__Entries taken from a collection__
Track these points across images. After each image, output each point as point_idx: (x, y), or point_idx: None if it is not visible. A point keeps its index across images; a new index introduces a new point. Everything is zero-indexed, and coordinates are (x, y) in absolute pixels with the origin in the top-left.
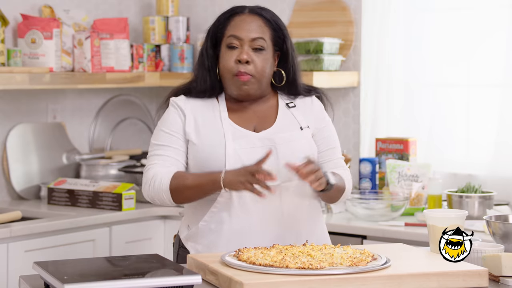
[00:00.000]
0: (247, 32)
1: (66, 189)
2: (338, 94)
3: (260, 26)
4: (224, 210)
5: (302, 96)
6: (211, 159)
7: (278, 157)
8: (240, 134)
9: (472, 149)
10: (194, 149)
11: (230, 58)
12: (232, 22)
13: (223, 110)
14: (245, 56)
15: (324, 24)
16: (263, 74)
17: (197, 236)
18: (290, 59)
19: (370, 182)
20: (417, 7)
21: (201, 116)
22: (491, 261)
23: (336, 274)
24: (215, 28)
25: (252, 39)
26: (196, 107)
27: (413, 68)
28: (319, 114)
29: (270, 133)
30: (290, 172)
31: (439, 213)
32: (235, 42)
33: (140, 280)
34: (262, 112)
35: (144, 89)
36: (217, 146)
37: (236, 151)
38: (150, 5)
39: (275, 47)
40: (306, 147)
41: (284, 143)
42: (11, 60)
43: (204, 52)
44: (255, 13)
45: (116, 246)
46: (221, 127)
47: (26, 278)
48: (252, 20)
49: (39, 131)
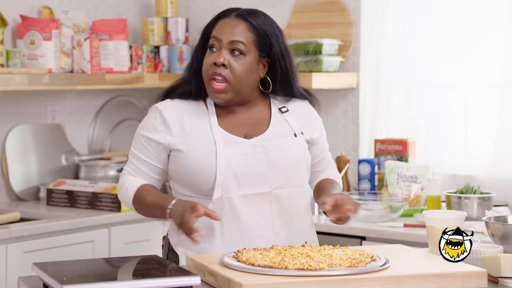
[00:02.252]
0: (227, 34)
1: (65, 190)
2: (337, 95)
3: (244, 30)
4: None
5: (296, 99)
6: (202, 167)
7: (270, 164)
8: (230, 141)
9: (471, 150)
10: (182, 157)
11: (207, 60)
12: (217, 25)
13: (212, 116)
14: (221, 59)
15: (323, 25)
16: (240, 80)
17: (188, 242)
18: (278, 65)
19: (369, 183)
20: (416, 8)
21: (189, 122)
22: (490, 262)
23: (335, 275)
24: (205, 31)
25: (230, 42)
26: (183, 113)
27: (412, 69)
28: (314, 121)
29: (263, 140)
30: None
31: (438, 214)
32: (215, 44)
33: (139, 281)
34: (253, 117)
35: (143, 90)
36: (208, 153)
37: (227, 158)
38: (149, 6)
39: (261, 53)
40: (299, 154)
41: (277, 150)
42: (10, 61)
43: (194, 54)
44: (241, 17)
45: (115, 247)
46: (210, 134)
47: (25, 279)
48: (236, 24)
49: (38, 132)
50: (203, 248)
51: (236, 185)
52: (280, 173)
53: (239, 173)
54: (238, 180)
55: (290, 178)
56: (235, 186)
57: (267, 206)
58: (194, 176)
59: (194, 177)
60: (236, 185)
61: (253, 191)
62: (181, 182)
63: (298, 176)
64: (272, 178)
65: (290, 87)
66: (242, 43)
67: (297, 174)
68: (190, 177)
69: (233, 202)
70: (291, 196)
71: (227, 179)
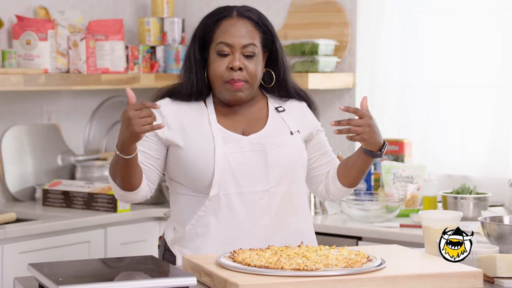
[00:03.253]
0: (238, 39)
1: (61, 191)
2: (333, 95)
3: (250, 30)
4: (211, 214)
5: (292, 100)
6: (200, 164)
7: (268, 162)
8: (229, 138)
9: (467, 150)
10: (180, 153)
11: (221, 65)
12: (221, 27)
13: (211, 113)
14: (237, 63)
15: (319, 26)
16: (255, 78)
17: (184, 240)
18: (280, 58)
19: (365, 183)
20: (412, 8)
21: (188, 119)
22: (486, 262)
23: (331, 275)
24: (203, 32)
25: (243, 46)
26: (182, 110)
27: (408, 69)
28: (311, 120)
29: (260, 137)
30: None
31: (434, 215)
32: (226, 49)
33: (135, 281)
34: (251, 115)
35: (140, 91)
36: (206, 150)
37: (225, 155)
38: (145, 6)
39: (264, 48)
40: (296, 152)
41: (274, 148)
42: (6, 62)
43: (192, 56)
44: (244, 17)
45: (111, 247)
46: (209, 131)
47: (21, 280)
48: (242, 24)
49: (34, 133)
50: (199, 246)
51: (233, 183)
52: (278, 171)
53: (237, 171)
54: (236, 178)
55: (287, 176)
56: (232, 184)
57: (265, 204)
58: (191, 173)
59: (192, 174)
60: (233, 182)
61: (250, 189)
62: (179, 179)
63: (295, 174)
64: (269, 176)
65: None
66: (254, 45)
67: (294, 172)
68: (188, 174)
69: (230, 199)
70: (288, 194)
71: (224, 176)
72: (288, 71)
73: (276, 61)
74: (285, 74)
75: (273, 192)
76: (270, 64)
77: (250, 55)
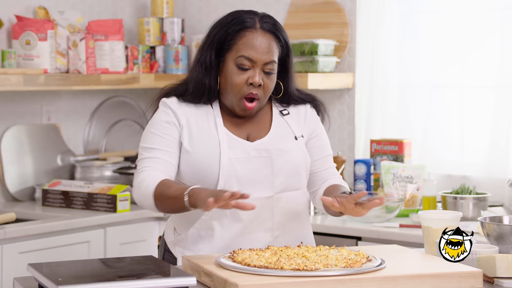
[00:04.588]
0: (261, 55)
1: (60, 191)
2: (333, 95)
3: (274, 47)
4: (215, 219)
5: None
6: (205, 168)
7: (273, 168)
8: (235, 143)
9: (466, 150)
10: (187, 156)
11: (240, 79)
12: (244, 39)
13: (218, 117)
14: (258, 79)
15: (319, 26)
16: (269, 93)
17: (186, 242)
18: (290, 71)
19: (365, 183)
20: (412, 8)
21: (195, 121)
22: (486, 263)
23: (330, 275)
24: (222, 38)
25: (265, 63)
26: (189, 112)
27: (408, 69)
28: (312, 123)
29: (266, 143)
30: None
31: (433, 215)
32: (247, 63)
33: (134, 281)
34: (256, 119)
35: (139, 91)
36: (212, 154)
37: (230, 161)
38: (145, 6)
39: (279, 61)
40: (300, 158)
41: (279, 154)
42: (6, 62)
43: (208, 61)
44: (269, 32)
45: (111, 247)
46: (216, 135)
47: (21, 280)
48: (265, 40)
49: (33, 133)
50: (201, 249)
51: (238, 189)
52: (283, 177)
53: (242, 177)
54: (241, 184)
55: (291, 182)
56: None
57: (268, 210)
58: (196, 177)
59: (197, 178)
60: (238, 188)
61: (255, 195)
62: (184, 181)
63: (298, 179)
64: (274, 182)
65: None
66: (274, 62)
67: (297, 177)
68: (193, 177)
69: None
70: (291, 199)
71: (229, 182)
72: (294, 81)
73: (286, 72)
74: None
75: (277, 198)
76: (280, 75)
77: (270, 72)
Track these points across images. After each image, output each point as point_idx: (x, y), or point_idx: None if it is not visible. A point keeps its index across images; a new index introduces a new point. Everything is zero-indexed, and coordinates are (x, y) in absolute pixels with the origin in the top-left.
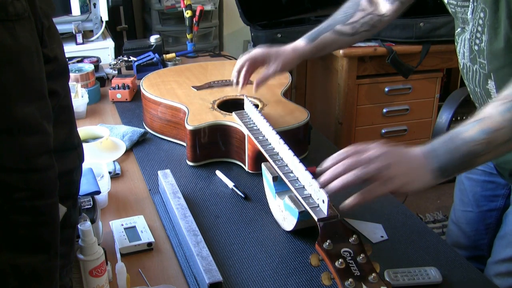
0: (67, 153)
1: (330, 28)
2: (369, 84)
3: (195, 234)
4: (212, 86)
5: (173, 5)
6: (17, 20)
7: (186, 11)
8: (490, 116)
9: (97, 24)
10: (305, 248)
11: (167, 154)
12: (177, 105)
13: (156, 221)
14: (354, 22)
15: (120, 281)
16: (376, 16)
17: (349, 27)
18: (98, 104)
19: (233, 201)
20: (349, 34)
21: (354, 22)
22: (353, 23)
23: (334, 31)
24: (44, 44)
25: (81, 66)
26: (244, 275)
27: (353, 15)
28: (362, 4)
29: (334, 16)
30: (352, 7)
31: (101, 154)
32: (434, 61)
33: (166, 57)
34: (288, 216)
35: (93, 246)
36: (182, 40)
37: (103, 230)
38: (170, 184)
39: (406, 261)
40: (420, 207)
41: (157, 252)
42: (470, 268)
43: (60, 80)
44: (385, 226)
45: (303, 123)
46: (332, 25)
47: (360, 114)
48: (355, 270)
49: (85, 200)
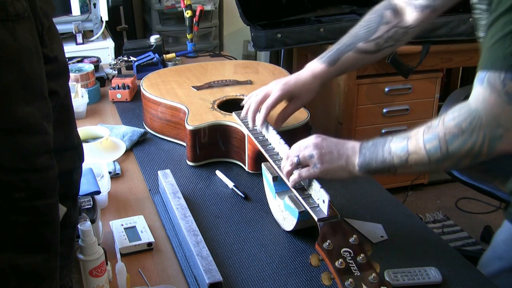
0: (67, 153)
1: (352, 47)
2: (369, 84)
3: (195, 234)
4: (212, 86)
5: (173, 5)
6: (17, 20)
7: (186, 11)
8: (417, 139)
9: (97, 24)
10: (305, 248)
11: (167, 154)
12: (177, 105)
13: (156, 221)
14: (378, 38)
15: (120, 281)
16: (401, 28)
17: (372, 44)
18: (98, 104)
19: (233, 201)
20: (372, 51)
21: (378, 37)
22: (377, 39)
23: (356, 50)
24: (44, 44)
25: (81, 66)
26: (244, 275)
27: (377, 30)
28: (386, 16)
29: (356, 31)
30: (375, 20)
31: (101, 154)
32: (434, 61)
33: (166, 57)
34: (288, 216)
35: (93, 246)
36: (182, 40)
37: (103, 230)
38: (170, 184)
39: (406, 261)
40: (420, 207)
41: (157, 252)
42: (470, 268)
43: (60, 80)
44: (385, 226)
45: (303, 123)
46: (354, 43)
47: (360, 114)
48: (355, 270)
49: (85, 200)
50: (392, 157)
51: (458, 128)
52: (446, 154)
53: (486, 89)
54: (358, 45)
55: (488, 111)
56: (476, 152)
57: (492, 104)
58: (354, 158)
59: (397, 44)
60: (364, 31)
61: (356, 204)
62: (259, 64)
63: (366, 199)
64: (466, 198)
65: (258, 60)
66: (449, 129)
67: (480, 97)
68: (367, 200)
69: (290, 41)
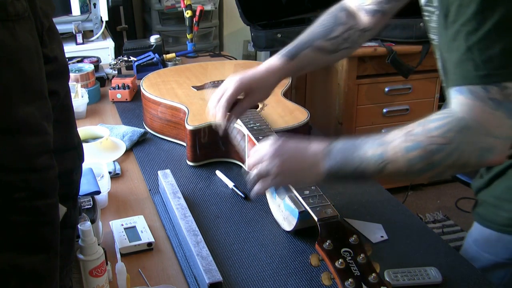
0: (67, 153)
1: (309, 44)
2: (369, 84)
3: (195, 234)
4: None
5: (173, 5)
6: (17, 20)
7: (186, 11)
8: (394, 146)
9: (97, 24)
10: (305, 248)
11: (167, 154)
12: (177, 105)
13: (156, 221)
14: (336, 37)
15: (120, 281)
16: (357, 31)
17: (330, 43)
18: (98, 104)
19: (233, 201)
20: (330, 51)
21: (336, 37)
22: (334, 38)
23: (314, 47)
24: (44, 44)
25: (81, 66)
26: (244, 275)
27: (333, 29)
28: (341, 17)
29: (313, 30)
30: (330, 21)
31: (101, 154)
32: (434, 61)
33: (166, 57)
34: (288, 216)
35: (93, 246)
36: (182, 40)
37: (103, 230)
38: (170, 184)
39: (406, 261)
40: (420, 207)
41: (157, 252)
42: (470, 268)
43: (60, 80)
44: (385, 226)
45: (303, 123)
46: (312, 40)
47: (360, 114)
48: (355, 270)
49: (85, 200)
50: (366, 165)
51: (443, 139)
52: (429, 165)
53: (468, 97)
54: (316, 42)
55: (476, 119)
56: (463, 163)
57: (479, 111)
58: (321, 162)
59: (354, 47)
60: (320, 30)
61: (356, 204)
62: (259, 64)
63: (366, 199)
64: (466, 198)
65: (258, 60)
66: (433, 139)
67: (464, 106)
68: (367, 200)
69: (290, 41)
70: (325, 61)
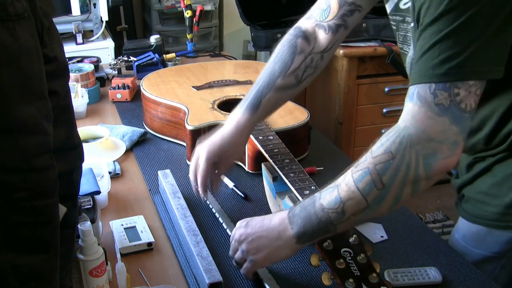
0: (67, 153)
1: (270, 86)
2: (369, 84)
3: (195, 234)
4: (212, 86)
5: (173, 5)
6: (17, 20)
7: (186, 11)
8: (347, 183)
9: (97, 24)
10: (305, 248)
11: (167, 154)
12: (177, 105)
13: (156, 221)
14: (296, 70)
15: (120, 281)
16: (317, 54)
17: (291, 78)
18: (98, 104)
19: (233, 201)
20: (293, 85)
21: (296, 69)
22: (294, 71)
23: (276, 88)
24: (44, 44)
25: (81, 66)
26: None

__Instructions to follow__
In the entries above, find the line holding "[00:00.000]" and the line holding "25: (252, 39)"; print both of them and every line between, exactly, and nothing else.

__Response__
[00:00.000]
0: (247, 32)
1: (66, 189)
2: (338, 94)
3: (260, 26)
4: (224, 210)
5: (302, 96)
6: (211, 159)
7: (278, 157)
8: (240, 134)
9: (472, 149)
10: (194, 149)
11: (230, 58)
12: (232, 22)
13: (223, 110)
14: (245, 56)
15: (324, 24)
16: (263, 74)
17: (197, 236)
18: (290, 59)
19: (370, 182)
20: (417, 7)
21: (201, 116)
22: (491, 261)
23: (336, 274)
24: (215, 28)
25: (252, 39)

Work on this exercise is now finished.